### Tekstfragment
⁂

Het is een heel verhaal.
Voor wie het interesseert, het kwam zo: onlangs zat ik samen met mijn vriendin en collega Mylou Frencken (tevens de weduwe van mijn goede vriend en regisseur Bert Klunder) bij Umberto Tan, om te vertellen over haar boek ‘Leven in het lied’. Het is een prachtig en intrigerend werk over liedschrijvers en hoe ze hun liedjes schrijven. Beiden zongen we en passant een paar strofen uit onze eigen favoriete liedjes. Aan tafel zat ook John de Wolf, oud Feyenoorder. U weet wel, die Viking die vroeger van die lange blonde manen had. John had een vriend bij zich die mij na afloop aansprak. Hij zei: “Dat was mooi wat je daar zong Brigitte! Dat raakte mij. Zoiets zouden wij voor Feyenoord moeten hebben als we landskampioen worden. Weet je wat ik trouwens ook zo’n mooi nummer vind? Het gangpad van m’n vader. Prachtig!” Vervolgens gaf hij mij zijn kaartje, want als ik eventueel een lied zou maken dan wist hij wel kanalen om het onder de aandacht te brengen.
De man en het gesprek triggerden mij. Ik ben als Zangeres des Vaderlands nooit te beroerd om de gevoelens van de mensen in goede banen te leiden. Zeker niet als het gaat om een club als Feyenoord, dat een soort levenslied op voetbalschoenen is, met al dat vallen en opstaan en met dat legioen door dik en dun. Dus als ik een Feyenoord-heldenepos annex stadionlied op de melodie van ‘Het Dorp’ (‘Het tuinpad van m’n vader’) mocht schrijven dan had ik het al bijna af. Dat is een kolfje naar mijn hand. Ik heb nog even gedacht dat het te makkelijk was en dat ik een andere melodie moest verzinnen, maar het diende zich nu eenmaal zo aan en dan moet je het ook zo laten.
Thuisgekomen verdiepte ik mij in de Feyenoordgeschiedenis en de bijbehorende emoties, en met het idee dat Feyenoordfans het lied zouden moeten zingen, schreef ik de volgende dag een eerste couplet plus refrein.
Ik viste het gekregen visitekaartje uit m’n broekzak en belde de man in kwestie, Arjan, om te vragen of hij zoiets bedoelde. Ik zong het hem voor door de telefoon. Hij zei: “Ik sta hier naast het voetbalveld en m’n nekharen gaan overeind staan! Ik heb helemaal kippenvel. Ik vind het prachtig!”

⁂

### Aangeleverde gegevens
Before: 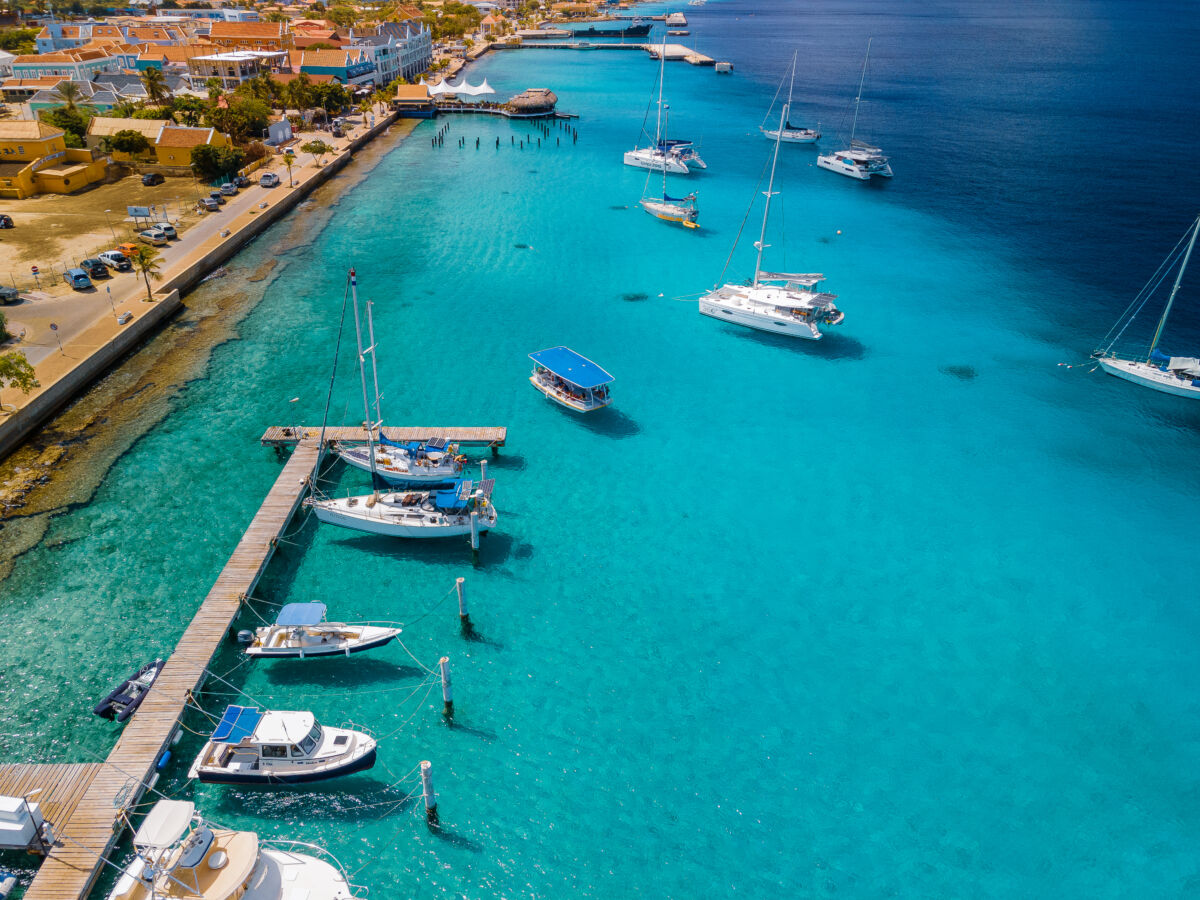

⁂

### Opgaven
1. Op welke melodie wil de ik-figuur volgens het verhaal over het Feyenoordlied het stadionlied schrijven?
2. Zet het verhaal over het ontstaan van het Feyenoordlied voort na de laatste zin.

### Uitwerkingen
1. Op de melodie van ‘Het Dorp’ (‘Het tuinpad van m’n vader’).

2.
Hierdoor aangemoedigd schreef ik couplet twee en nam alles provisorisch op, aan mijn piano, met m’n telefoontje, en stuurde Arjan deze versie. Zijn reactie: “Ik eet m’n schoen op als dit niet de ether in gaat. Schitterend!”
Heerlijk, zoveel onversneden enthousiasme. Ik zei: “Okee, dan stuur ik je de tekst, doe ermee wat je wil.” Ik was er namelijk van overtuigd dat een Rotterdammer/Feyenoordfan het lied zou moeten zingen. Arjan is er vervolgens mee aan de slag gegaan.
Onderhand was het zondagavond en moest Feyenoord de bewuste wedstrijd nog winnen. Ik zat aan de radio gekluisterd, al was het maar om te weten of ik het lied niet voor niets had geschreven. Na afloop maakte ik nog een couplet over het verloop van de wedstrijd en de uitzinnige vreugde die daarna in Rotterdam losbarstte. Het leek daar wel een ontplofte hogedrukpan.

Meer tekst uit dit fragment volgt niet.